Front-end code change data

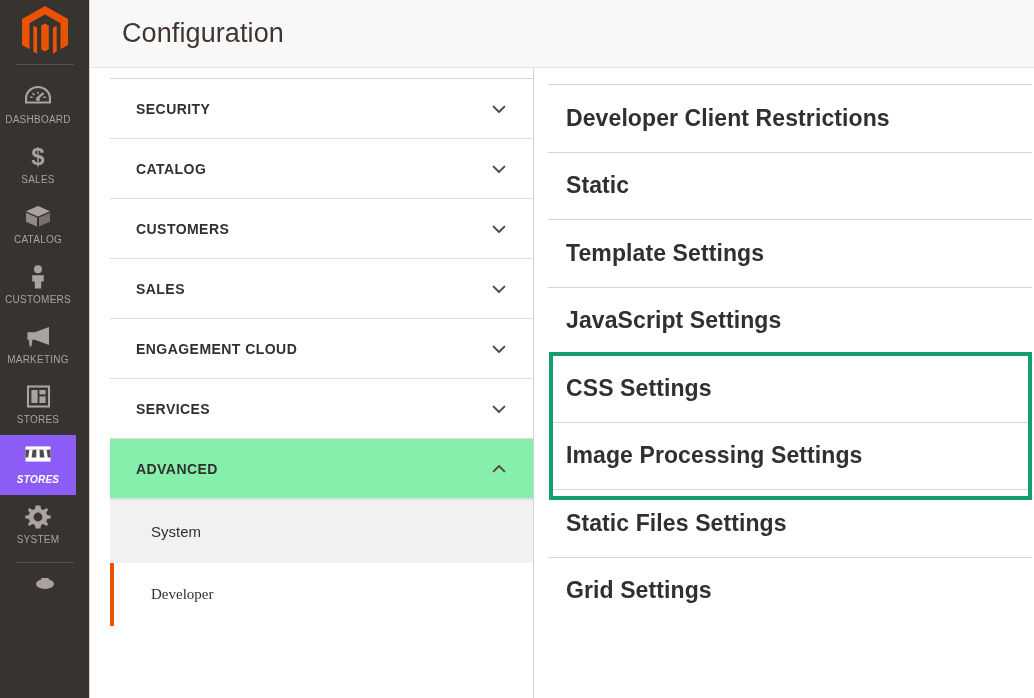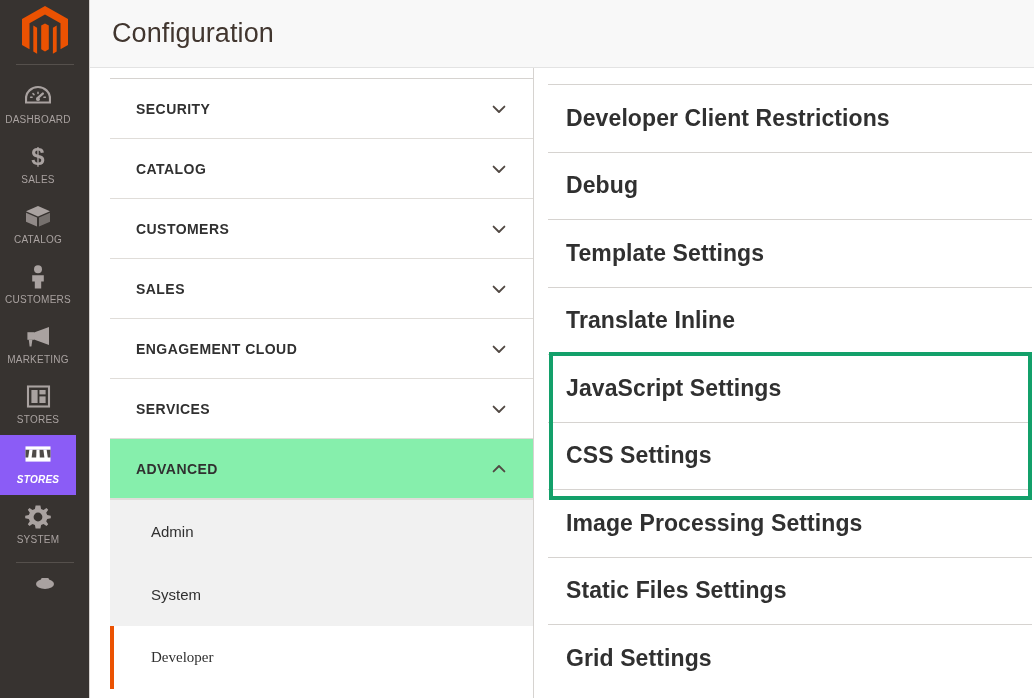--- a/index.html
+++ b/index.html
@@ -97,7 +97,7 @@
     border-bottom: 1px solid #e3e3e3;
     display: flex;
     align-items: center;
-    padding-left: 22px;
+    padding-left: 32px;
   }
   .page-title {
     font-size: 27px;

Activity
Copy the data above word for word. Pictures stay out.

Task output
--- a/index.html
+++ b/index.html
@@ -97,7 +97,7 @@
     border-bottom: 1px solid #e3e3e3;
     display: flex;
     align-items: center;
-    padding-left: 22px;
+    padding-left: 32px;
   }
   .page-title {
     font-size: 27px;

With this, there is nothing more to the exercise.